Saturday, October 20, 2007

Corporations 5,312 - Public Interest 2

Scott Strader informed me that the International Music Score Library Project has gone down. Follow the link to find out the details of Universal Edition's Cease and Desist and the IMSLP owner's decisions. I had just pointed my students to this resource last week, so they could practice dictations while on break, away from the music library. And my students have access to a good score library for most weeks of the year. What about those musicians and music lovers who don't have academic affiliations? This is very sad and I hope some other institutions, especially groups like CMS, AMS, SMT, and MENC, do take up the mantle to provide a fully legal version.

3 comments:

Allen H Simon said...

"Fully legal" isn't the issue. It's about differences in copyright duration between one country and another. Scores which were public domain in Canada (where IMSLP is located) were still copyrighted in the EU, where Universal Edition's lawyers are. The Web forces us to adhere to the most restrictive laws worldwide.

Scott said...

I'd call that issue "fully legal" in an international perspective, which is relevant as you point out. I don't mean to denigrate the efforts of the IMSLP, though. I only meant to suggest that larger forces who are able to comb through all the scores for compliance would be a good thing.

Daniel Wolf said...

UE is being very shortsighted here. For concerts works not yet in public domain, the score on paper, by itself, generates little or no income for a publisher, and often, only costs. When, however, a performer downloads a UE score and performs or records it, she or he must still pay a licence for any performance of the work, regardless of whether or not she or he has purchased a score, and that fee would then be collected via the local rights organization, or in theatrical contexts, via a grand rights contract. Moreover, publishers can continue to extract rental fees for performance-ready parts and other materials.

Scores online should be thought of as perusal and study materials, with their primary function being the solicitation of possible performances and recordings. Publishing houses no longer have monopolies on the means of producing scores, so the essential services that they can provide to a composer (in return for one half of her or his license feed) are marketing their work and, when applicable, managing rentals.

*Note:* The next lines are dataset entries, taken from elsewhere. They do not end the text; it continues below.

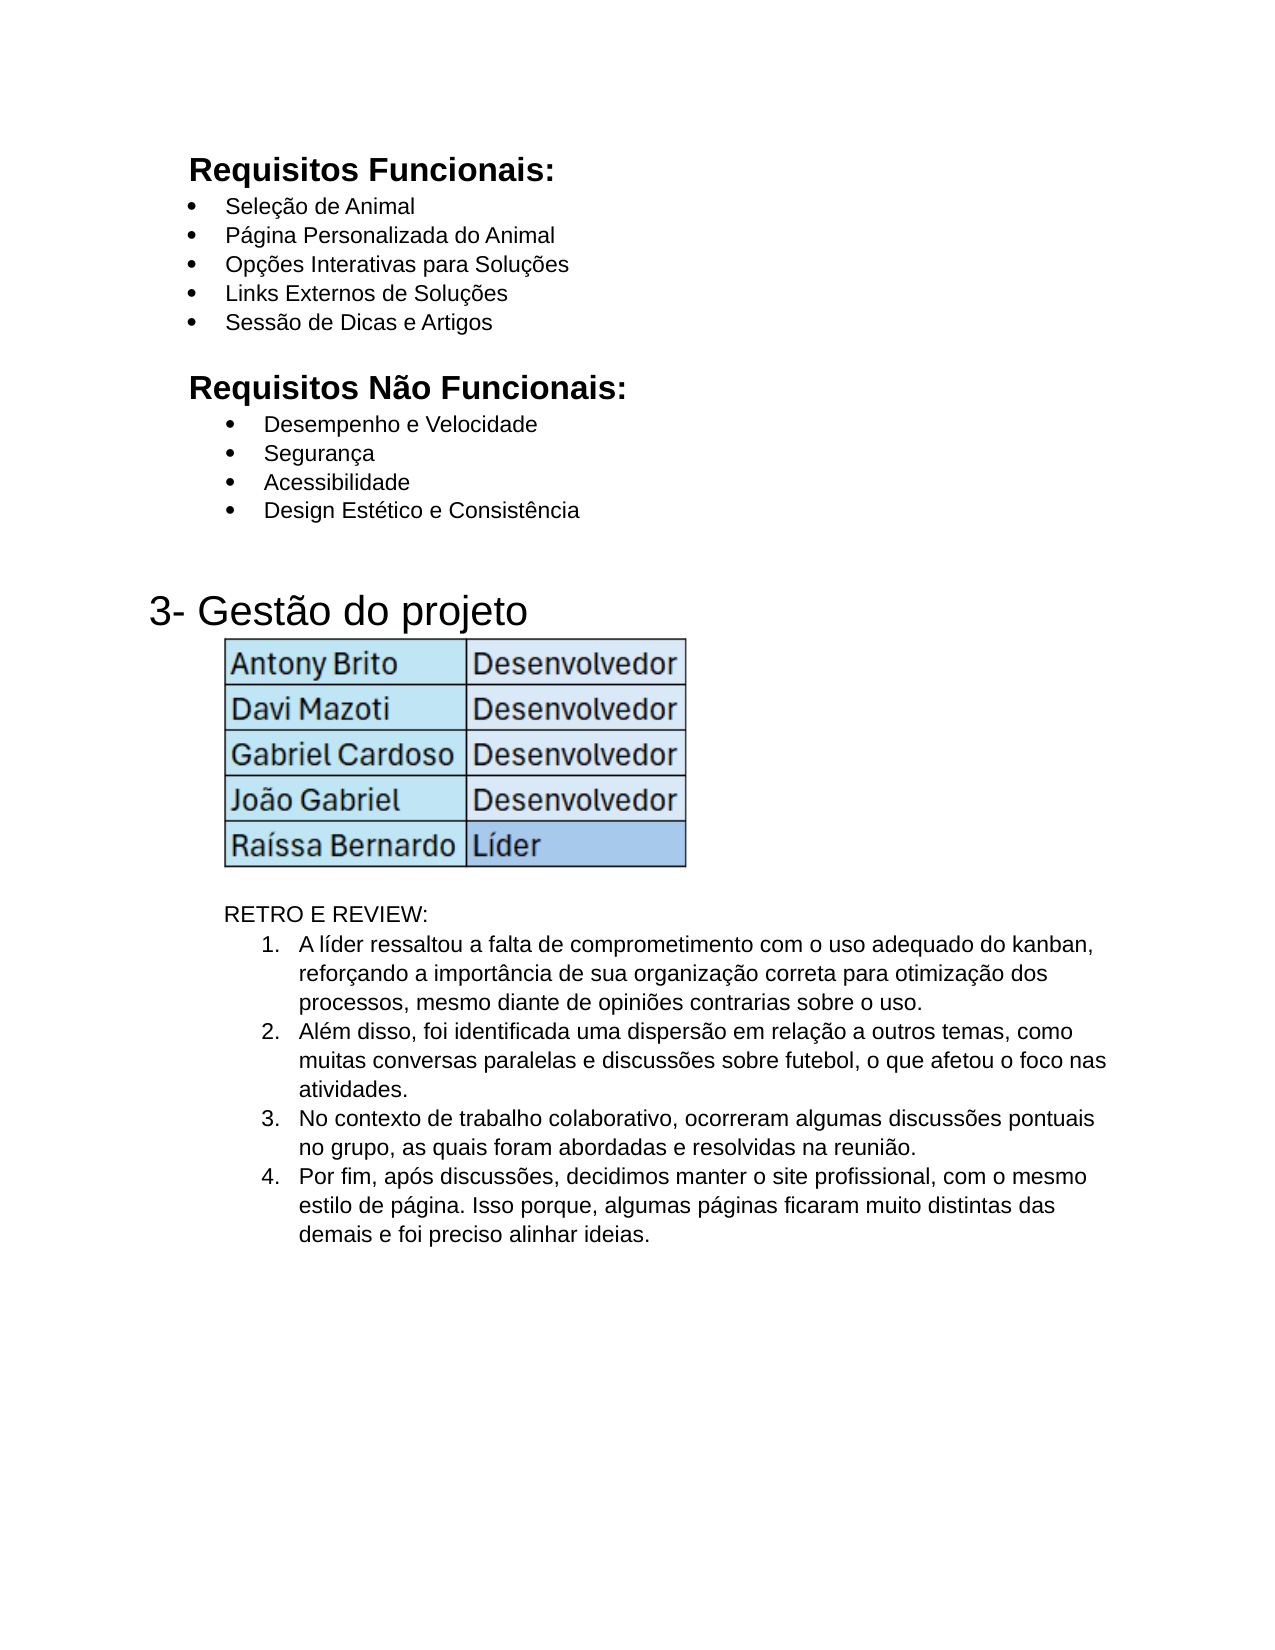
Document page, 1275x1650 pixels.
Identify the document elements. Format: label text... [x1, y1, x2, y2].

list Sessão de Dicas e Artigos [188, 309, 1122, 335]
list No contexto de trabalho colaborativo, ocorreram algumas discussões pontuais no grupo, as quais foram abordadas e resolvidas na reunião. [261, 1105, 1122, 1160]
list Desempenho e Velocidade [226, 411, 1122, 437]
text Requisitos Não Funcionais: [189, 368, 1122, 406]
list Página Personalizada do Animal [188, 222, 1122, 248]
list Opções Interativas para Soluções [188, 251, 1122, 277]
list A líder ressaltou a falta de comprometimento com o uso adequado do kanban, reforçando a importância de sua organização correta para otimização dos processos, mesmo diante de opiniões contrarias sobre o uso. [261, 931, 1122, 1015]
list Por fim, após discussões, decidimos manter o site profissional, com o mesmo estilo de página. Isso porque, algumas páginas ficaram muito distintas das demais e foi preciso alinhar ideias. [261, 1163, 1122, 1247]
subtitle 3- Gestão do projeto [148, 586, 1122, 634]
list Design Estético e Consistência [226, 497, 1122, 524]
picture [223, 637, 687, 869]
list Segurança [226, 439, 1122, 466]
list Seleção de Animal [188, 193, 1122, 219]
list Acessibilidade [226, 468, 1122, 495]
text Requisitos Funcionais: [189, 150, 1122, 189]
text RETRO E REVIEW: [224, 901, 1122, 928]
list Links Externos de Soluções [188, 280, 1122, 306]
list Além disso, foi identificada uma dispersão em relação a outros temas, como muitas conversas paralelas e discussões sobre futebol, o que afetou o foco nas atividades. [261, 1018, 1122, 1102]
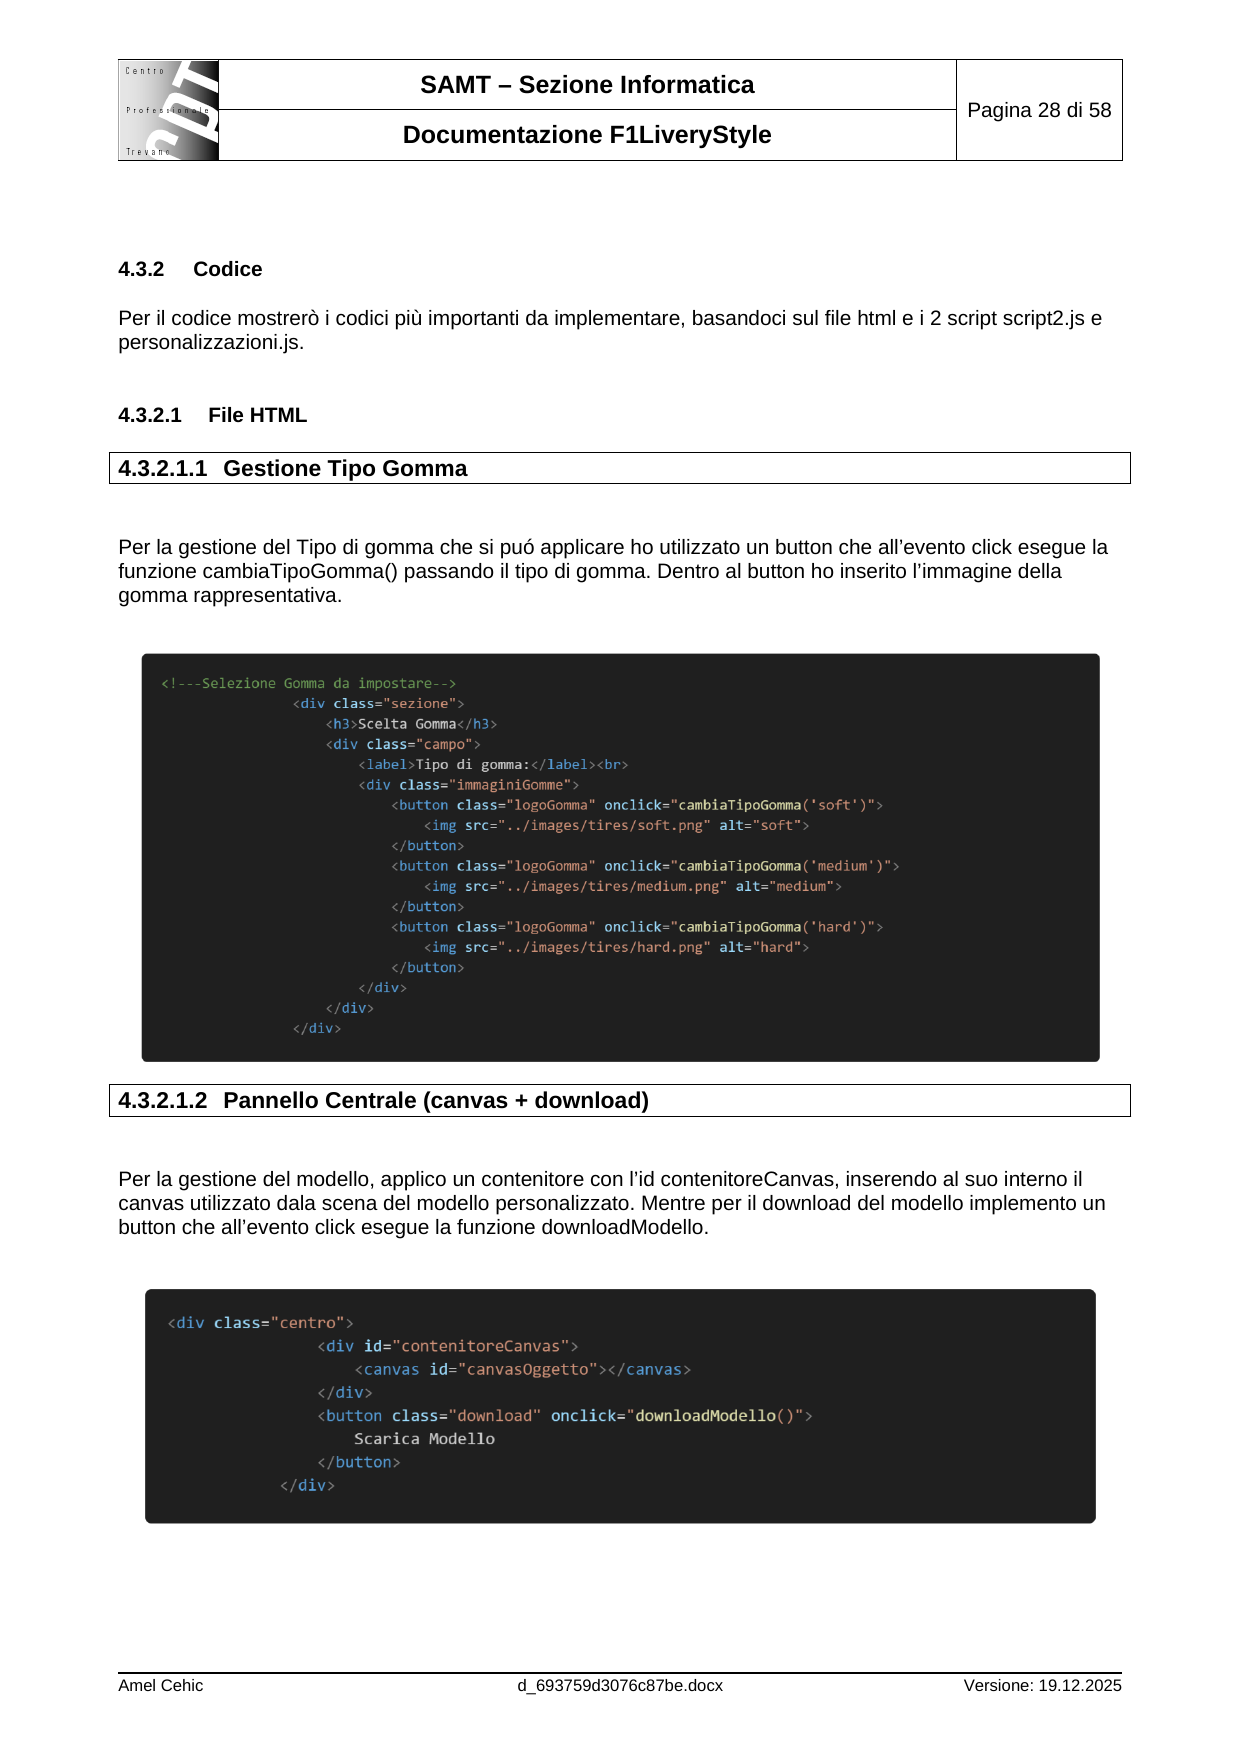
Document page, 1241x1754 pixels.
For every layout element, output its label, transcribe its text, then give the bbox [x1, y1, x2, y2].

subtitle Gestione Tipo Gomma [110, 453, 1130, 483]
text Per la gestione del modello, applico un contenitore con l’id contenitoreCanvas, inserendo al suo interno il canvas utilizzato dala scena del modello personalizzato. Mentre per il download del modello implemento un button che all’evento click esegue la funzione downloadModello. [118, 1167, 1122, 1239]
subtitle Codice [118, 257, 1122, 281]
subtitle File HTML [118, 403, 1122, 427]
picture [118, 1263, 1122, 1550]
text Per il codice mostrerò i codici più importanti da implementare, basandoci sul file html e i 2 script script2.js e personalizzazioni.js. [118, 306, 1122, 354]
picture [118, 60, 219, 160]
picture [118, 630, 1123, 1084]
subtitle Pannello Centrale (canvas + download) [110, 1085, 1130, 1116]
text Per la gestione del Tipo di gomma che si puó applicare ho utilizzato un button che all’evento click esegue la funzione cambiaTipoGomma() passando il tipo di gomma. Dentro al button ho inserito l’immagine della gomma rappresentativa. [118, 534, 1122, 606]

A publisher who does not place scores in online libraries is making a nonsensical distinction between paper scores in physical libraries (which are generally available only to academics) and online scores (which are available to anyone at any time) and is doing their composers a disservice by not using the best marketing tool currently available. A score placed online is a score with a stake in the repertoire of performable music; a score held closely by a traditional publisher is a score held captive.